Feb 24, 2006

Taiwan: Chen Repeats China Council Threat


Taiwanese President Chen Shui-bian has repeated his suggestion that guidelines on unification with China be scrapped. They are "absurd products of an absurd era", Mr Chen said Wednesday

Taiwanese President Chen Shui-bian has repeated his suggestion that guidelines on unification with China be scrapped, despite Washington's reservations.

Mr Chen told a visiting US Congressman that the National Unification Council and its National Unification Guidelines were anachronistic.

When the Taiwanese leader first made such remarks, Beijing called him a "troublemaker and saboteur".

China suspects the move confirms Mr Chen is pushing for independence.

The guidelines were "absurd products of an absurd era", Mr Chen told Connecticut Republican Robert Simmons on Wednesday.

"It deprives Taiwan people's rights to freely decide on cross-Strait relations and the future direction of our country," he said.

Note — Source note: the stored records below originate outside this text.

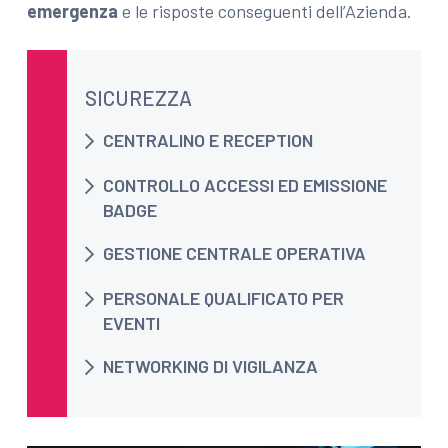
emergenza
e le risposte conseguenti dell’Azienda.
SICUREZZA
CENTRALINO E RECEPTION
CONTROLLO ACCESSI ED EMISSIONE
BADGE
GESTIONE CENTRALE OPERATIVA
PERSONALE QUALIFICATO PER
EVENTI
NETWORKING DI VIGILANZA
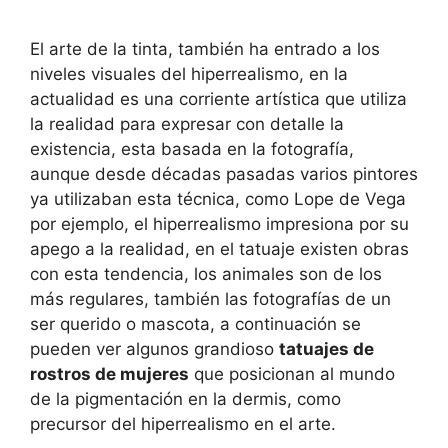
El arte de la tinta, también ha entrado a los
niveles visuales del hiperrealismo, en la
actualidad es una corriente artística que utiliza
la realidad para expresar con detalle la
existencia, esta basada en la fotografía,
aunque desde décadas pasadas varios pintores
ya utilizaban esta técnica, como
Lope de Vega
por ejemplo, el hiperrealismo impresiona por su
apego a la realidad, en el tatuaje existen obras
con esta tendencia, los animales son de los
más regulares, también las fotografías de un
ser querido o mascota, a continuación se
pueden ver algunos grandioso
tatuajes de
rostros de mujeres
que posicionan al mundo
de la pigmentación en la dermis, como
precursor del hiperrealismo en el arte.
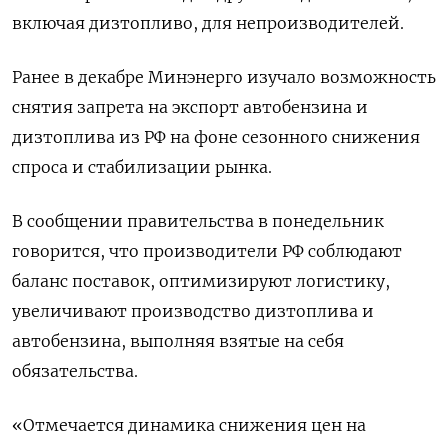
включая дизтопливо, для непроизводителей.
Ранее в декабре Минэнерго изучало возможность
снятия запрета на экспорт автобензина и
дизтоплива из РФ на фоне сезонного снижения
спроса и стабилизации рынка.
В сообщении правительства в понедельник
говорится, что производители РФ соблюдают
баланс поставок, оптимизируют логистику,
увеличивают производство дизтоплива и
автобензина, выполняя взятые на себя
обязательства.
«Отмечается динамика снижения цен на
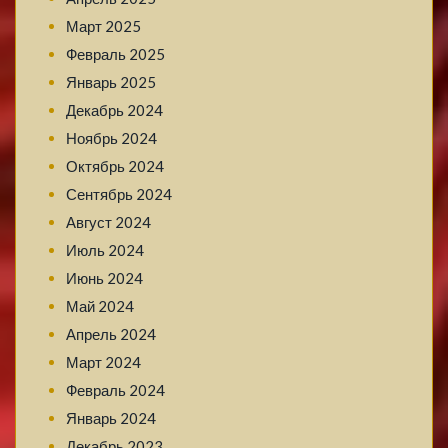
Март 2025
Февраль 2025
Январь 2025
Декабрь 2024
Ноябрь 2024
Октябрь 2024
Сентябрь 2024
Август 2024
Июль 2024
Июнь 2024
Май 2024
Апрель 2024
Март 2024
Февраль 2024
Январь 2024
Декабрь 2023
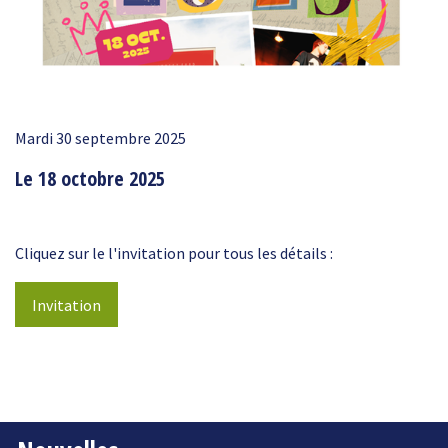
Mardi 30 septembre 2025
Le 18 octobre 2025
Cliquez sur le l'invitation pour tous les détails :
Invitation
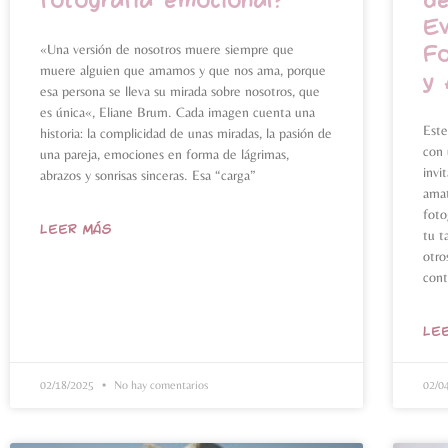
fotografía emocional?
de
E
Fo
«Una versión de nosotros muere siempre que
muere alguien que amamos y que nos ama, porque
y
esa persona se lleva su mirada sobre nosotros, que
es única«, Eliane Brum. Cada imagen cuenta una
Est
historia: la complicidad de unas miradas, la pasión de
con 
una pareja, emociones en forma de lágrimas,
invi
abrazos y sonrisas sinceras. Esa “carga”
amat
foto
LEER MÁS
tu t
otro
con
LE
02/18/2025
No hay comentarios
02/0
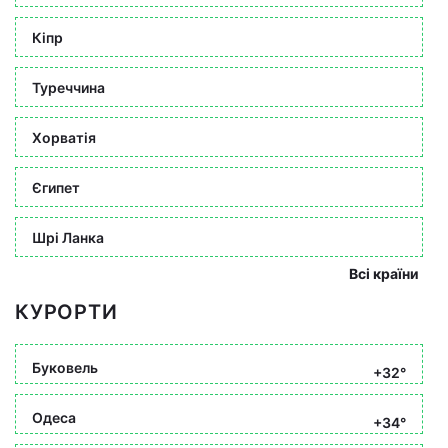
Кіпр
Туреччина
Хорватія
Єгипет
Шрі Ланка
Всі країни
КУРОРТИ
Буковель
+32°
Одеса
+34°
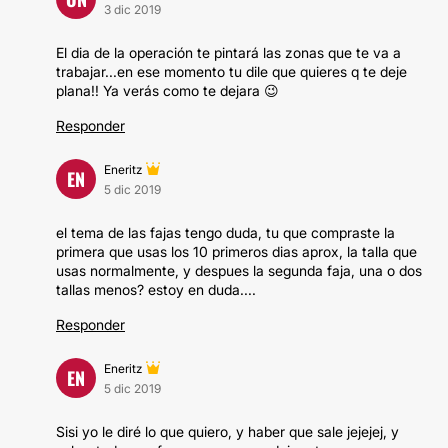
3 dic 2019
El dia de la operación te pintará las zonas que te va a
trabajar...en ese momento tu dile que quieres q te deje
plana!! Ya verás como te dejara 😉
Responder
Eneritz
EN
5 dic 2019
el tema de las fajas tengo duda, tu que compraste la
primera que usas los 10 primeros dias aprox, la talla que
usas normalmente, y despues la segunda faja, una o dos
tallas menos? estoy en duda....
Responder
Eneritz
EN
5 dic 2019
Sisi yo le diré lo que quiero, y haber que sale jejejej, y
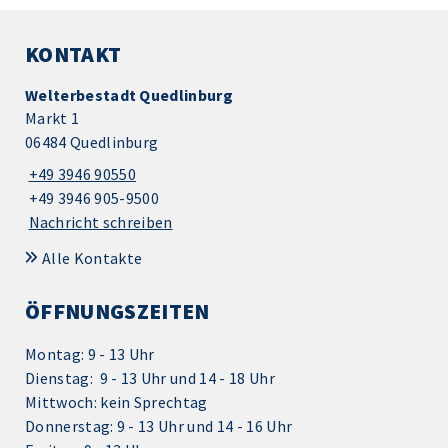
KONTAKT
Welterbestadt Quedlinburg
Markt 1
06484 Quedlinburg
+49 3946 90550
+49 3946 905-9500
Nachricht schreiben
Alle Kontakte
ÖFFNUNGSZEITEN
Montag: 9 - 13 Uhr
Dienstag: 9 - 13 Uhr und 14 - 18 Uhr
Mittwoch: kein Sprechtag
Donnerstag: 9 - 13 Uhr und 14 - 16 Uhr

China sees Taiwan as its territory, threatening to use force if the island moves towards formal independence.

The US, Taiwan's closest ally in the face of this threat, has said it supports the status quo.

The National Unification Council was set up in 1990 as an attempt to convince the Chinese authorities that Taiwan was committed to reunification, and it helped kick-start landmark talks between the two sides in the early 1990s.

Mr Chen's independence-leaning Democratic Progressive Party (DPP) has always opposed the Council, but Mr Chen promised when he first took office in 2000 that he would not scrap it or its guidelines.